• REQUIREMENT
For each line of the data below that holds "industry", copy the line.

++++ DATA LISTING ++++

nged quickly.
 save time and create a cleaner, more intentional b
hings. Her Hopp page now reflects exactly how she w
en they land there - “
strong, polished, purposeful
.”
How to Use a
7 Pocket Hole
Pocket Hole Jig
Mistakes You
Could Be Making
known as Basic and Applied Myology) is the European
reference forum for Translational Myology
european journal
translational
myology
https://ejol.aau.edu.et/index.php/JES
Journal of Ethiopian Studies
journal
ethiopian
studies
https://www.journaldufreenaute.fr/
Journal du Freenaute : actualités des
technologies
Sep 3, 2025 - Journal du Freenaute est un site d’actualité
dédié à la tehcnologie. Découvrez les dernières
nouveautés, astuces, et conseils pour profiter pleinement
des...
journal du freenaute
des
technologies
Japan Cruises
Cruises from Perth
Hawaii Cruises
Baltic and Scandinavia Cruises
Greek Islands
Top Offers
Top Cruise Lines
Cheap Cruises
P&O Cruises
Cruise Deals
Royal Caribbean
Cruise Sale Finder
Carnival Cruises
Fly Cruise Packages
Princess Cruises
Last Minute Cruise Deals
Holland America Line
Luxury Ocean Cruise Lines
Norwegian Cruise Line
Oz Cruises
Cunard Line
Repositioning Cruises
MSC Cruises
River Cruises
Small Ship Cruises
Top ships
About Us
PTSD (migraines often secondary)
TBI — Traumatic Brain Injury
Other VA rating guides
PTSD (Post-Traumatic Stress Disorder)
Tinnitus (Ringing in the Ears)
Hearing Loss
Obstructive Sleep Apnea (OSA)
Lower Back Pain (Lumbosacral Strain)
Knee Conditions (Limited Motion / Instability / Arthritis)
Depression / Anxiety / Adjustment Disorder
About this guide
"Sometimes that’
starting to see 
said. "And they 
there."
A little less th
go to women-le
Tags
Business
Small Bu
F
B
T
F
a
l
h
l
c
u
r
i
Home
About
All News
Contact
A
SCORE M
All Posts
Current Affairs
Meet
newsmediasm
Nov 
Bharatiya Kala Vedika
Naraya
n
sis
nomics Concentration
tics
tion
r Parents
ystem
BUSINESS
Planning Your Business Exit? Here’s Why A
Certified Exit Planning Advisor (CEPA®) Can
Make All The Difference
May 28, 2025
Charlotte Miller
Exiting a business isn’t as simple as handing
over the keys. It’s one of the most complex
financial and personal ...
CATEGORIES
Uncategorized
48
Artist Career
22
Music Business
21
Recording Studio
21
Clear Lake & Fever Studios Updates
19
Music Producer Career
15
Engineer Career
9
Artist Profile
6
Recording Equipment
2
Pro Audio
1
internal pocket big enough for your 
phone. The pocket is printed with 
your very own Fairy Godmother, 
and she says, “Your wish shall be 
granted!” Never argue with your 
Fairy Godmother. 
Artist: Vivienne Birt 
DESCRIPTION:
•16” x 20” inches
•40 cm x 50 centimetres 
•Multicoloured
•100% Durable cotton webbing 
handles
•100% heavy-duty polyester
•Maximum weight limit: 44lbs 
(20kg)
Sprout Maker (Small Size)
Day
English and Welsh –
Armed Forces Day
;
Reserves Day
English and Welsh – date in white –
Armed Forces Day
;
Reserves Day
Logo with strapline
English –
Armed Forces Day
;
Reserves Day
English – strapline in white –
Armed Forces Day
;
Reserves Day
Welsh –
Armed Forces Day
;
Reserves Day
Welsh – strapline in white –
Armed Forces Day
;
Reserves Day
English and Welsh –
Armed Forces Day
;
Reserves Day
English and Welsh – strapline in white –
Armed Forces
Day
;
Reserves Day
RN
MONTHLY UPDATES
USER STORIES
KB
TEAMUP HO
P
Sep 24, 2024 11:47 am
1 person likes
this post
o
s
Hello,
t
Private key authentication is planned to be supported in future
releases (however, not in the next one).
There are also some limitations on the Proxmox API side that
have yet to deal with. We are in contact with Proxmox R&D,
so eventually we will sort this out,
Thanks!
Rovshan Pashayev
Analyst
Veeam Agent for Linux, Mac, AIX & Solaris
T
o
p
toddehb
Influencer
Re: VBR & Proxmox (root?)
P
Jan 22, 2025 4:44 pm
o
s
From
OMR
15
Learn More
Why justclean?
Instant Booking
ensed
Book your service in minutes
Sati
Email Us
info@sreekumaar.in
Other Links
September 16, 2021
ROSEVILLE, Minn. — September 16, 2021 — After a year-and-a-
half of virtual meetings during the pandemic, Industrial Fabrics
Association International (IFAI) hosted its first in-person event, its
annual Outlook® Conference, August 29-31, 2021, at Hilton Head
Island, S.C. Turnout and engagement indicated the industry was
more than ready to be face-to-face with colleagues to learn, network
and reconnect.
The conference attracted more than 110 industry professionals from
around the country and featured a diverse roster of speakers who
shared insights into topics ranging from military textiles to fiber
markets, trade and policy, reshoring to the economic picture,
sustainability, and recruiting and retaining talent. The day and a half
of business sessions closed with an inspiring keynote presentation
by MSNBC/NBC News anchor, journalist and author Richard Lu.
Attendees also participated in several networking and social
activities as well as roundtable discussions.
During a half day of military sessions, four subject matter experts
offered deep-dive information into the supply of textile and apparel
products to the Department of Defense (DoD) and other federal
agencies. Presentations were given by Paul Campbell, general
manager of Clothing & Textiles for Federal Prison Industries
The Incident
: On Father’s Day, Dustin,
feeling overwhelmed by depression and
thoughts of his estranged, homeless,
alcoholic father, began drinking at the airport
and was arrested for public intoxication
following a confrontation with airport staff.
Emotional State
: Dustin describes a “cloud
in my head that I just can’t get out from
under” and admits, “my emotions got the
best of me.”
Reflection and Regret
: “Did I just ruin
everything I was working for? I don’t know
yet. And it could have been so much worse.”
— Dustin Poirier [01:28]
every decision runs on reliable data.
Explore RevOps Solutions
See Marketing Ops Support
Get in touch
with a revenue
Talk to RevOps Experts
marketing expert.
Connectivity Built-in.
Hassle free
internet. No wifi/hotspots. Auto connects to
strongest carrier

++++

• OUTPUT FOR THIS EXERCISE
Island, S.C. Turnout and engagement indicated the industry was
The conference attracted more than 110 industry professionals from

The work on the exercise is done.